George M Wallace was born in Toledo, Ohio on June 2, 1930. He held a BSME from the University of Michigan and an MAE (Master of Automotive Engineering) from the Chrysler Institute of Engineering.
George was employed in Chryslers’ Engineering Department in Highland Park, MI from 1955-1971. From 1955-68 he was in Vehicle Performance Analysis Department, initially as a Test and Development Engineer and later Project Engineer and Section Head. George was responsible for analysis and study of the acceleration and fuel economy of future model vehicles, the selection of components for these vehicles and study of advanced components.
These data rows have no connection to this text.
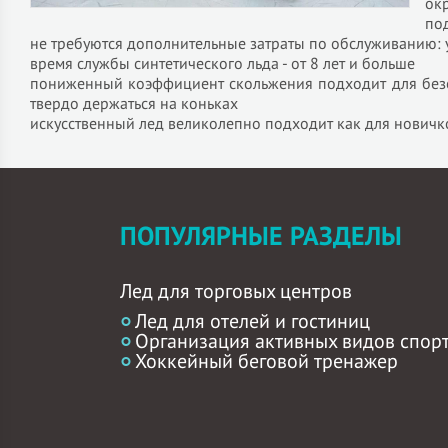
ок
по
не требуются дополнительные затраты по обслуживанию: 
время службы синтетического льда - от 8 лет и больше
пониженный коэффициент скольжения подходит для безоп
твердо держаться на коньках
искусственный лед великолепно подходит как для новичко
ПОПУЛЯРНЫЕ РАЗДЕЛЫ
Лед для торговых центров
Лед для отелей и гостиниц
Организация активных видов спор
Хоккейный беговой тренажер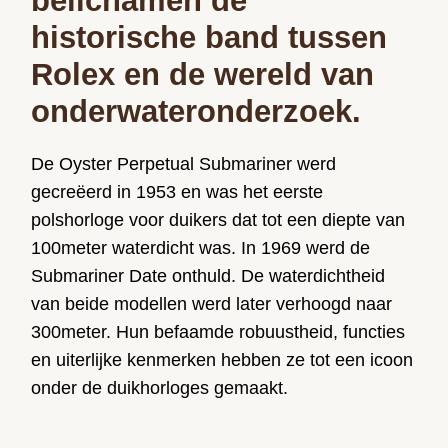
belichamen de
historische band tussen
Rolex en de wereld van
onderwateronderzoek.
De Oyster Perpetual Submariner werd
gecreëerd in 1953 en was het eerste
polshorloge voor duikers dat tot een diepte van
100meter waterdicht was. In 1969 werd de
Submariner Date onthuld. De waterdichtheid
van beide modellen werd later verhoogd naar
300meter. Hun befaamde robuustheid, functies
en uiterlijke kenmerken hebben ze tot een icoon
onder de duikhorloges gemaakt.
From 1969-71 George was in the Special Vehicle Development Department as Special Vehicle Coordinator, responsible for coordinating the Engineering design and development testing of Chrysler Corporation race vehicles and Chrysler powered race vehicles. He was involved in design, race track testing and technical assistance to race car owners and drivers in NASCAR, USAC, SCCA and NHRA racing; oversaw development of on-board data logging system for NASCAR and NHRA race car development and designed and developed automatic transmission for USAC Champ Car (Indy Car) racing.
In 1971 George began working for B&M Automotive Products and Sportscoach Corporation of America in Chatsworth, CA. George had various titles over the years, but he held overall responsibility for the engineering operations for both companies. In 1971-72 the major emphasis was on high performance automatic transmission related products of B&M Automotive products (transmission, transmission components, shifters and torque converters); from 1973-78 major emphasis was on the motor homes and other vehicles of the Sportscoach Corporation of America with overall responsibility for design, development and engineering of new models.
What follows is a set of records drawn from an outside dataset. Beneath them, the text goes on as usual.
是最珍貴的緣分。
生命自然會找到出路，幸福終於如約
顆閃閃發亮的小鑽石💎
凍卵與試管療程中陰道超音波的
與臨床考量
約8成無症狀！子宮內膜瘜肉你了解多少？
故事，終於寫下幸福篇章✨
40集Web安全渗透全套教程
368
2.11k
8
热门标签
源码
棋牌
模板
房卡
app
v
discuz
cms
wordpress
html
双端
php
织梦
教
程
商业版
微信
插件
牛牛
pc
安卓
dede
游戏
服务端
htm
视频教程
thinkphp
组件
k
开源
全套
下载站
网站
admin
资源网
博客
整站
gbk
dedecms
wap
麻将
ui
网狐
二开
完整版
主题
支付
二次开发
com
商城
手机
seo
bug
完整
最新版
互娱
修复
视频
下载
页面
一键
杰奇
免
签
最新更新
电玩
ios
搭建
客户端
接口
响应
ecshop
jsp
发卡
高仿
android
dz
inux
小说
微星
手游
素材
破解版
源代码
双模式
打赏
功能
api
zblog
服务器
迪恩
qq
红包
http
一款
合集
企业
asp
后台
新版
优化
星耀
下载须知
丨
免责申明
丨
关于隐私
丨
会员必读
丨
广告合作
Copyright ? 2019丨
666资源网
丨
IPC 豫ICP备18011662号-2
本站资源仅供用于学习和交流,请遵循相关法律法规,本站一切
From 1978-81 George was the Head of the Powertrain Group at Minicars, Inc. in Goleta, CA. Major work was on the Research Safety Vehicle for the National Highway Traffic Safety Administration (NHTSA) as well as several other vehicles developed under Federal Government contracts. George headed powertrain concept development for the first phase of the Department of Energy’s (DOE) Hybrid Vehicle Program and oversaw development of the initial design of both diesel and electric powertrains for Denver’s 16th Street Transit Mall vehicles.
In 1981 George returned to B&M Automotive Products as Chief Engineer where he was responsible for design and development of all B & M products: transmission components, shifters, torque converters, roots type superchargers and other performance related automotive parts.
George retired from B&M in 1999 but continued to work for a number of years as an independent consultant on design, development and production engineering for various types of superchargers for after-market performance companies.
George died peacefully on April 28, 2016 after a long illness. He is survived by his wife Barbara, 3 children and 5 grandchildren.